Illustration of Mutations in
Gene & Protein
Figure 3. Domain structure of NLRP3. Shown are the pyrin domain (PYD), NACHT domain, NACHT-associated domain (NAD), and leucine-rich repeat (LRR) domain. Together, the NACHT and NAD domains are known as the nucleotide-binding domain (NBD). The Park7 mutation results in substitution of arginine 138 to a premature stop codon. This image is interactive. Other mutations found in NLRP3 are noted in red. Click on each mutation for more specific information.
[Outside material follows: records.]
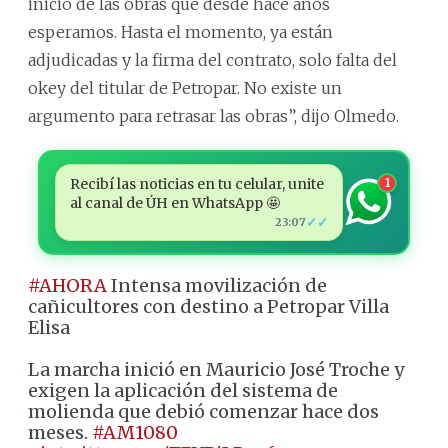
inicio de las obras que desde hace años
esperamos. Hasta el momento, ya están
adjudicadas y la firma del contrato, solo falta del
okey del titular de Petropar. No existe un
argumento para retrasar las obras”, dijo Olmedo.
Recibí las noticias en tu celular, unite
1
al canal de ÚH en WhatsApp 🤩
✓✓
23:07
#AHORA
Intensa movilización de
cañicultores con destino a Petropar Villa
Elisa
La marcha inició en Mauricio José Troche y
exigen la aplicación del sistema de
molienda que debió comenzar hace dos
meses.
#AM1080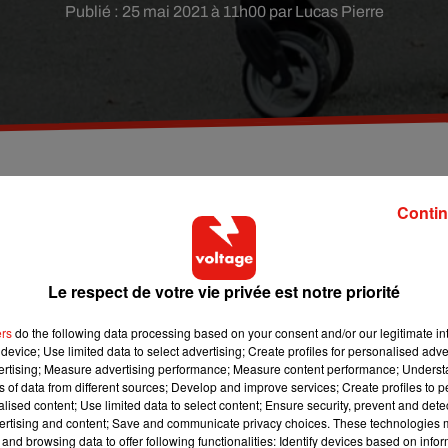
Publié : 25 mai 2021 à 11h00 par Lucas Pierre
ce que conseille fortement la préfecture de police d
Contin
Le respect de votre vie privée est notre priorité
st en forte hausse depuis 2016.
En 2020, même avec la fermet
de poussettes à Paris.
ers
do the following data processing based on your consent and/or our legitimate int
device; Use limited data to select advertising; Create profiles for personalised adver
ettes des marques Yoyo et Bugaboo. La première est la marque 
vertising; Measure advertising performance; Measure content performance; Unders
ite taille, pratique en milieu urbain. Mais elle coûte cher : un 
ns of data from different sources; Develop and improve services; Create profiles to 
alised content; Use limited data to select content; Ensure security, prevent and detect
ertising and content; Save and communicate privacy choices. These technologies
and browsing data to offer following functionalities: Identify devices based on infor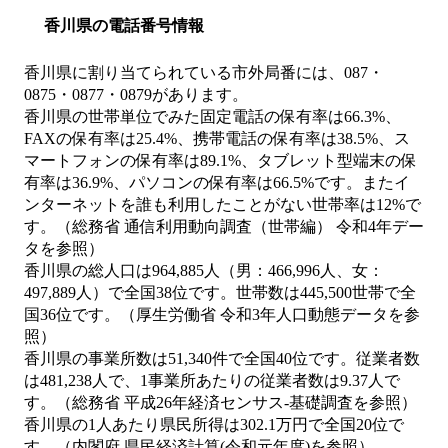
香川県の電話番号情報
香川県に割り当てられている市外局番には、087・
0875・0877・0879があります。
香川県の世帯単位でみた固定電話の保有率は66.3%、
FAXの保有率は25.4%、携帯電話の保有率は38.5%、ス
マートフォンの保有率は89.1%、タブレット型端末の保
有率は36.9%、パソコンの保有率は66.5%です。またイ
ンターネットを誰も利用したことがない世帯率は12%で
す。（総務省 通信利用動向調査（世帯編） 令和4年デー
タを参照）
香川県の総人口は964,885人（男：466,996人、女：
497,889人）で全国38位です。世帯数は445,500世帯で全
国36位です。（厚生労働省 令和3年人口動態データを参
照）
香川県の事業所数は51,340件で全国40位です。従業者数
は481,238人で、1事業所あたりの従業者数は9.37人で
す。（総務省 平成26年経済センサス‐基礎調査を参照）
香川県の1人あたり県民所得は302.1万円で全国20位で
す。（内閣府 県民経済計算(令和元年度)を参照）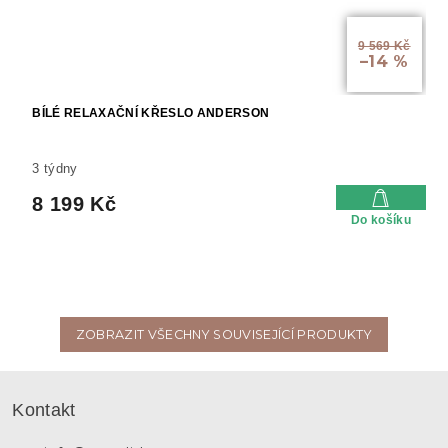
9 569 Kč
–14 %
BÍLÉ RELAXAČNÍ KŘESLO ANDERSON
3 týdny
8 199 Kč
Do košíku
ZOBRAZIT VŠECHNY SOUVISEJÍCÍ PRODUKTY
Z
á
Kontakt
p
a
The Nlrp3 gene encodes a 1,033 amino acid protein that is a member of the nucleotide-binding and oligomerization domain (NOD)-like receptor (NLR) or CATERPILLER [for CARD, transcription enhancer, R(purine)-binding, pyrin, lots of leucine repeats] family [Figure 3; (1)]. NLRP3 has a pyrin domain (PYD) at the N-terminus (amino acids 1-91). NLRP3 has a C-terminal leucine-rich repeat (LRR) domain (amino acids 739-988), a central oligomerization NACHT usually with a C-terminal extension known as the NACHT associated domain (NAD) that together comprise a nucleotide-binding domain (NBD; amino acids 216-532), and an N-terminal effector domain. The N-terminus of NLRP3 contains a pyrin domain (PYD; amino acids 1-91). The Park7 mutation results in substitution of arginine (R) 138 to a premature stop codon (R138*); Arg138 is within an undefined region between the PYD and NACHT domains.
For more information about Nlrp3, please see the record for ND1.
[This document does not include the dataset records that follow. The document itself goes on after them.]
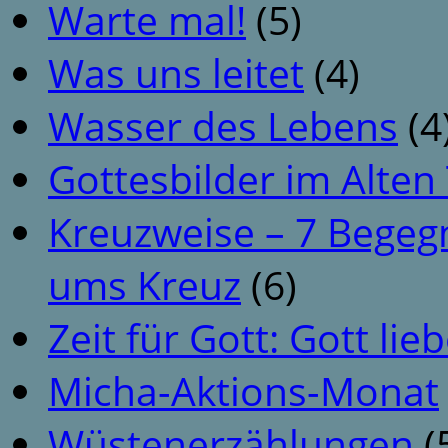
Warte mal!
(5)
Was uns leitet
(4)
Wasser des Lebens
(4
Gottesbilder im Alte
Kreuzweise – 7 Begeg
ums Kreuz
(6)
Zeit für Gott: Gott li
Micha-Aktions-Monat
Wüstenerzählungen
(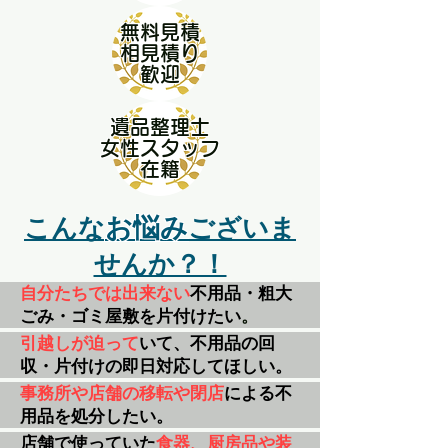
無料見積
相見積り
歓迎
遺品整理士
女性スタッフ
​在籍
お悩み
こんな
ござい
ま
せんか？！
自分たちでは出来ない
不用品・粗大
ごみ・ゴミ屋敷を片付けたい
。
引越しが迫って
いて、​不用品の回
収・片付けの即日対応してほしい。
事務所や店舗の移転や閉店
による不
用品を処分したい。
店舗で使っていた
食器、厨房品や装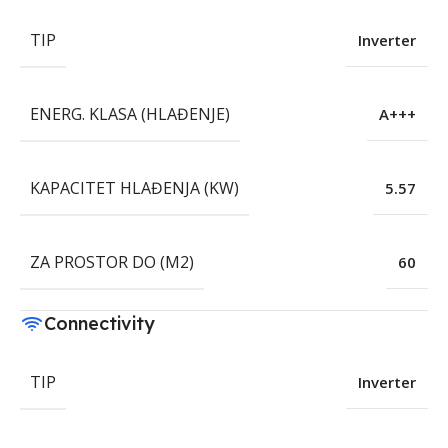
TIP
Inverter
ENERG. KLASA (HLAĐENJE)
A+++
KAPACITET HLAĐENJA (KW)
5.57
ZA PROSTOR DO (M2)
60
Connectivity
TIP
Inverter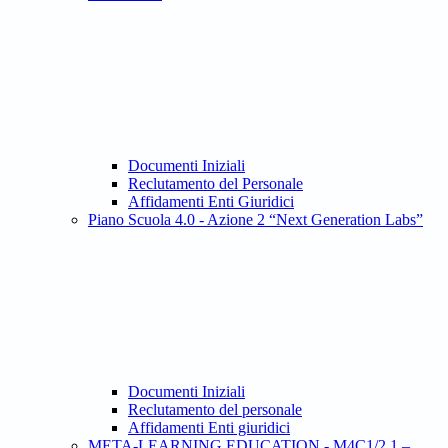
Documenti Iniziali
Reclutamento del Personale
Affidamenti Enti Giuridici
Piano Scuola 4.0 - Azione 2 “Next Generation Labs”
Documenti Iniziali
Reclutamento del personale
Affidamenti Enti giuridici
META-LEARNING EDUCATION - M4C1/2.1 –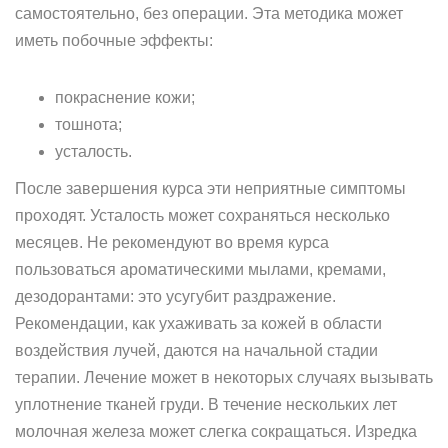
самостоятельно, без операции. Эта методика может
иметь побочные эффекты:
покраснение кожи;
тошнота;
усталость.
После завершения курса эти неприятные симптомы
проходят. Усталость может сохраняться несколько
месяцев. Не рекомендуют во время курса
пользоваться ароматическими мылами, кремами,
дезодорантами: это усугубит раздражение.
Рекомендации, как ухаживать за кожей в области
воздействия лучей, даются на начальной стадии
терапии. Лечение может в некоторых случаях вызывать
уплотнение тканей груди. В течение нескольких лет
молочная железа может слегка сокращаться. Изредка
NLRP3 is able to oligomerize through its NBD domain and assemble into large caspase-1-activating multiprotein complexes termed inflammasomes upon the detection of pathogenic or other danger signals in the cytoplasm. A large variety of agents have been shown to activate the NLRP3 inflammasome, and NLRP3 plays an important role in the innate immune response. Mutations within the NBD have been shown to reduce ATP binding, as well as NLRP3 protein function including caspase-1 activation, IL-1β production, cell death, macromolecular complex formation, self-association, and association with apoptosis-associated speck-like protein (ASC). The phenotype of the Park7 mice suggests that the mutated protein, if expressed, is inactive or has reduced activity.